Isso significa mais gente em cada seção e filas mais longas — o que é especialmente problemático pois as eleições americanas sempre acontecem às terças-feiras. Muitas pessoas não podem se ausentar do trabalho para votar ou não têm com quem deixar os filhos.

“Eles usam o argumento da responsabilidade fiscal, mas é claro qual é o objetivo”, disse numa entrevista recente Carol Anderson, historiadora da Universidade Emory e autora de um livro sobre supressão do voto nos Estados Unidos.

Quem fiscaliza os fiscais?

A organização estadual das eleições dá origem a uma outra peculiaridade do sistema americano: os responsáveis pelas regras podem ser os próprios políticos que participam da disputa.

Foi o que aconteceu em 2018, quando Brian Kemp (republicano) disputou o governo da Geórgia contra Stacey Abrams (democrata).Kemp ocupava a secretaria de estado, responsável por estabelecer e fiscalizar as regras da votação e decretar oficialmente o vencedor da eleição no estado.

Mais de 53.000 inscrições de eleitores ficaram em suspenso por diferenças entre os nomes em seus documentos e o dos registros eleitorais (às vezes por uma abreviação ou pela falta de um hífen). Sete entre dez desses eleitores eram negros; três em cada dez habitantes da Geórgia são negros.

Votos enviados à distância foram invalidados porque as assinaturas não batiam com aquelas do sistema. Em algumas seções eleitorais, as filas eram de 3, 4 ou 5 horas. Prevendo o caos, a campanha de Abrams criou uma linha telefônica para receber denúncias de problemas.

Depois de inúmeras ações na Justiça e sem admitir a derrota nas urnas, Abrams encerrou sua campanha dez dias depois da eleição. Kemp foi eleito com uma vantagem de cerca de 55.000 votos, de um total de 4 milhões.

Partidários de Abrams afirmam que milhares de votos deveriam ser validados — pela lei do estado, caso a diferença entre os candidatos fosse inferior a 25.000 votos, haveria uma nova votação. Kemp só deixou a secretaria de estado dois dias depois da confirmação do resultado.

O excelente documentário Até o Fim: A Luta pela Democracia, disponível na Amazon Prime Video, conta a história da supressão do voto nos Estados Unidos e da eleição de Kemp.

 

Confusão e desinformação

Uma forma menos óbvia de supressão do voto é a desinformação. Alguns eleitores não vão votar porque não sabem se sua seção ainda está aberta. Outros não têm certeza se seus registros ainda são válidos.

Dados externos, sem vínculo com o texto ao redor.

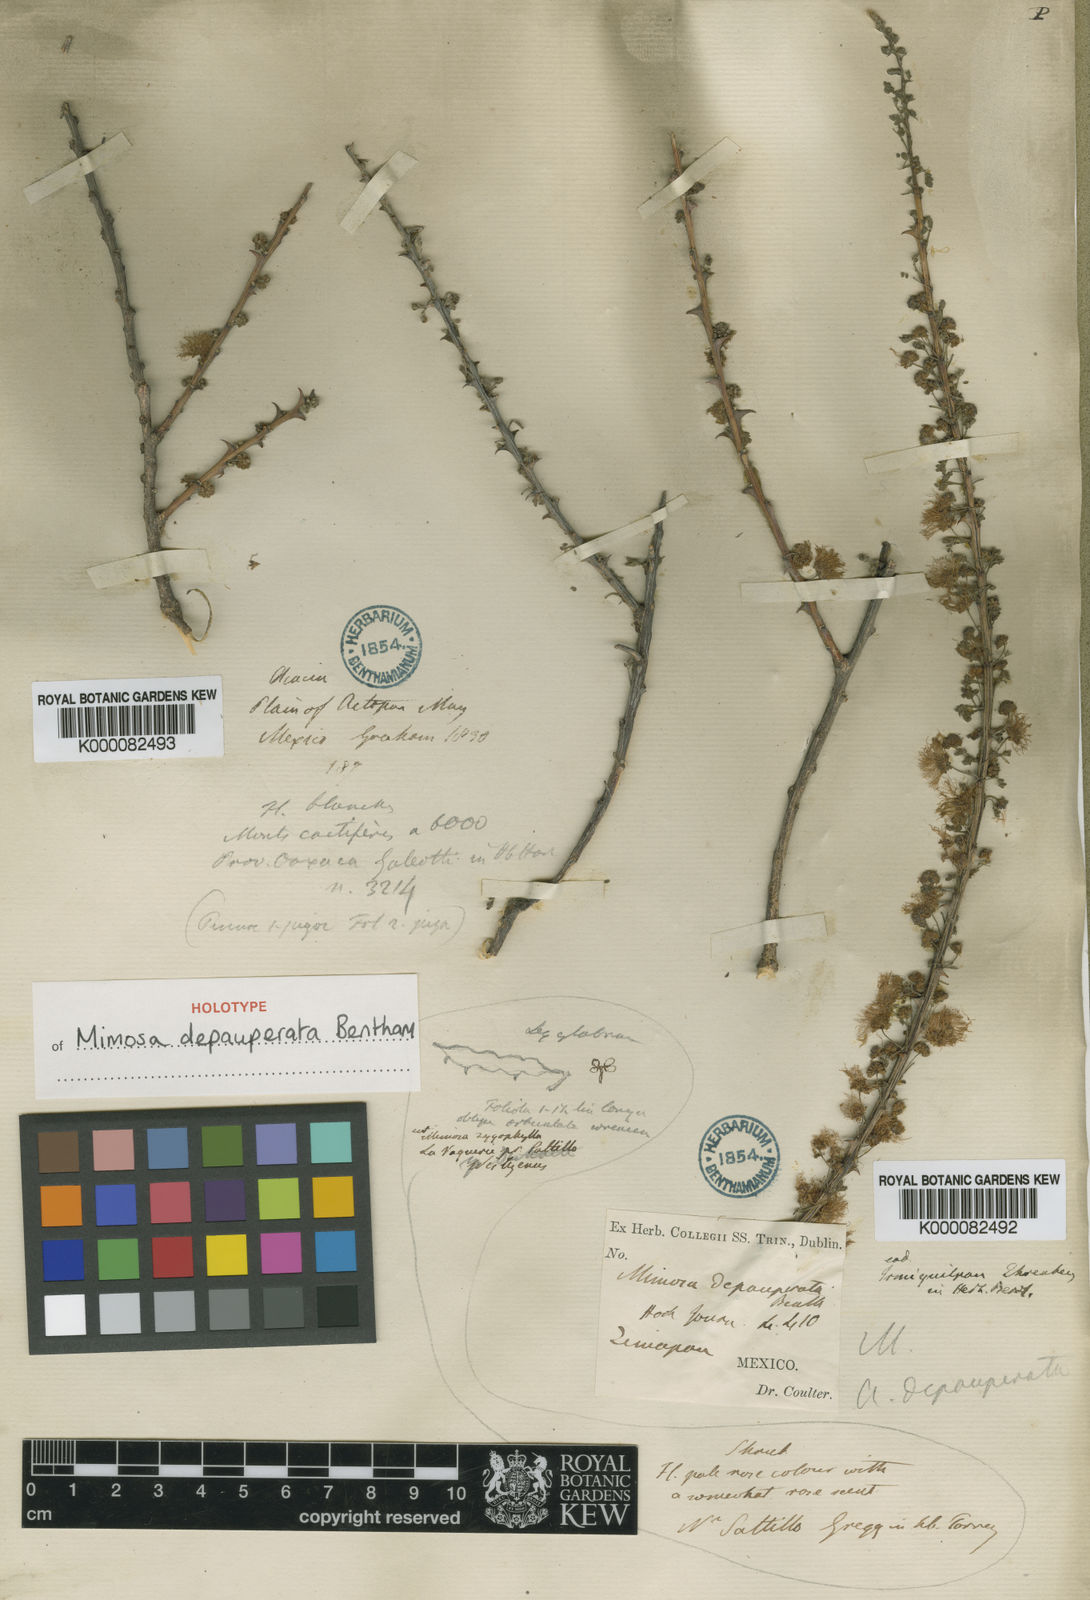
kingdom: Plantae
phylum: Tracheophyta
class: Magnoliopsida
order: Fabales
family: Fabaceae
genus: Mimosa
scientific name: Mimosa depauperata
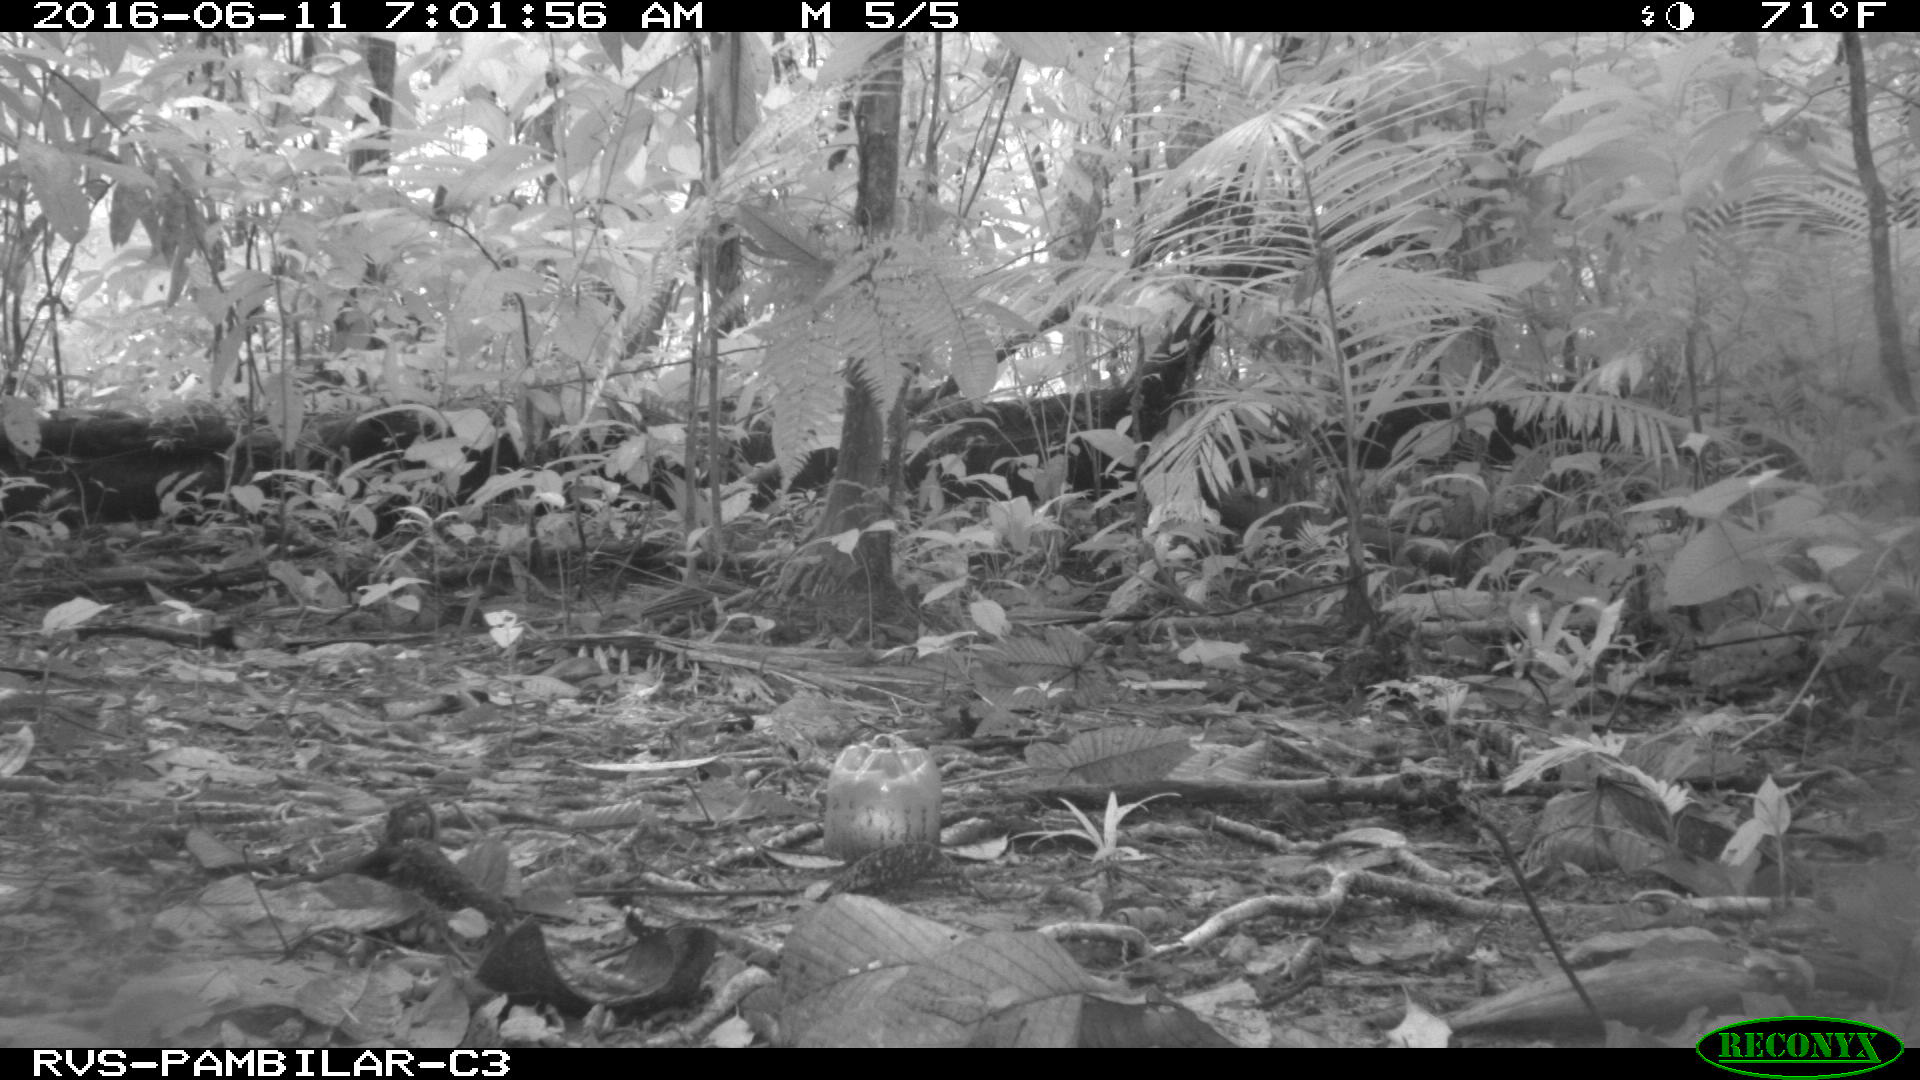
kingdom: Animalia
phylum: Chordata
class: Mammalia
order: Rodentia
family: Dasyproctidae
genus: Dasyprocta
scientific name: Dasyprocta punctata
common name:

Em 2020, muitos têm medo que seus votos não contem porque serão enviados pelo correio. O maior divulgador dessa teoria — comprovadamente falsa, de acordo com décadas de experiência — é o presidente Donald Trump.

Há meses, Trump vem afirmando que a votação à distância abre o caminho para fraudes massivas, embora ele próprio tenha votado pelo correio em eleições passadas.

Trump tenta fazer uma distinção que não faz sentido, afirmam os especialistas em eleições. O voto pelo correio normalmente é uma opção para quem não poderá votar no dia, o chamado “voto ausente”.

Neste ano, por causa da pandemia, as regras para essa modalidade foram flexibilizadas, e em alguns estados todos os eleitores receberam cédulas pelo correio para evitar aglomerações no dia 3 de novembro.

O presidente diz que não há problemas com o “voto ausente” (modalidade que ele usou no passado), mas sim com a votação à distância “universal”. Mas o sistema é o mesmo para ambas.

Ao que tudo indica, as teorias da conspiração promovidas por Trump não têm surtido o efeito esperado. Até nesta quarta-feira, cerca de 65 milhões de eleitores já haviam votado antecipadamente (outra particularidade americana: algumas seções abrem dias antes da data oficial).

Mas o risco de contestações judiciais ainda não foi afastado. Mais de 300 processos em relação ao voto à distância já foram apresentados. Eles vão desde o prazo limite para recebimento das cédulas até a aderência às regras estabelecidas.

Na Pensilvânia, um dos estados-chave no colégio eleitoral, os eleitores têm de colocar suas cédulas num envelope em branco (para garantir o anonimato), que por sua vez vai dentro de outro envelope para postagem.

Se o eleitor esquecer de usar o envelope “de sigilo”, seu voto não será contabilizado. Quatro anos atrás, Donald Trump levou todos os 20 delegados da Pensilvânia no colégio eleitoral com uma vantagem de 44.000 votos. Um integrante da comissão eleitoral do estado afirmou que até 100.000 votos podem ser anulados neste ano por falta do segundo envelope.